In a letter to Chair Lina Khan Wednesday, Biden said there’s “mounting evidence of anti-consumer behavior by oil and gas companies.” The letter noted that prices at the pump have remained high despite a decline in the price of unfinished gasoline. “This unexplained large gap between the price of unfinished gasoline and the average price at the pump is well above the pre-pandemic average,” the letter said.

The letter added that the “two largest oil and gas companies in the United States” — which are Exxon and Chevron based on market capitalization — are on track to almost double their net income compared with 2019 levels, while the two companies have also announced stock buybacks and dividend hikes.

Biden’s latest request comes as the administration tries to quell the surge in gas prices and its contribution to inflation across the economy. In August the administration called on OPEC and its oil-producing allies to boost output and also asked the FTC to investigate price-gouging at the pump.

The administration has repeatedly said that it’s examining the tools at its disposal to alleviate some of the burden on consumers, which could include tapping the Strategic Petroleum Reserve.

The national average for a gallon of gas stood at $3.41 on Wednesday, according to data from AAA. That’s up from $3.31 one month ago, and $2.12 one year ago.

The jump in gas prices comes as West Texas Intermediate crude futures, the U.S. oil benchmark, hit a seven year high above $85 in October. The blistering rally comes after the contract dipped into negative territory in April 2020 for the first time on record as the pandemic sapped demand for petroleum products.

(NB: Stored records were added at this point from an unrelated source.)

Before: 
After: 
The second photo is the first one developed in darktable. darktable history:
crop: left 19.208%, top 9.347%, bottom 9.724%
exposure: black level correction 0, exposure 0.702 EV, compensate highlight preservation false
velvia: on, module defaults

OPEC+ made the unprecedented decision in April 2020 to remove nearly 10 million barrels per day from the market in an effort to support prices, while U.S. producers also scaled back production.

These supply cuts, coupled with a demand recovery, have pushed oil prices to levels last seen well before the pandemic took hold.

The American Petroleum Institute called Wednesday’s letter to the FTC a “distraction from the fundamental market shift” that’s ongoing as economics emerge from the pandemic. The industry group said in a statement that “ill-advised government decisions” are “exacerbating this challenging situation.”

“Rather than launching investigations on markets that are regulated and closely monitored on a daily basis or pleading with OPEC to increase supply, we should be encouraging the safe and responsible development of American-made oil and natural gas,” said Frank Macchiarola, API’s senior vice president of policy, economics and regulatory affairs.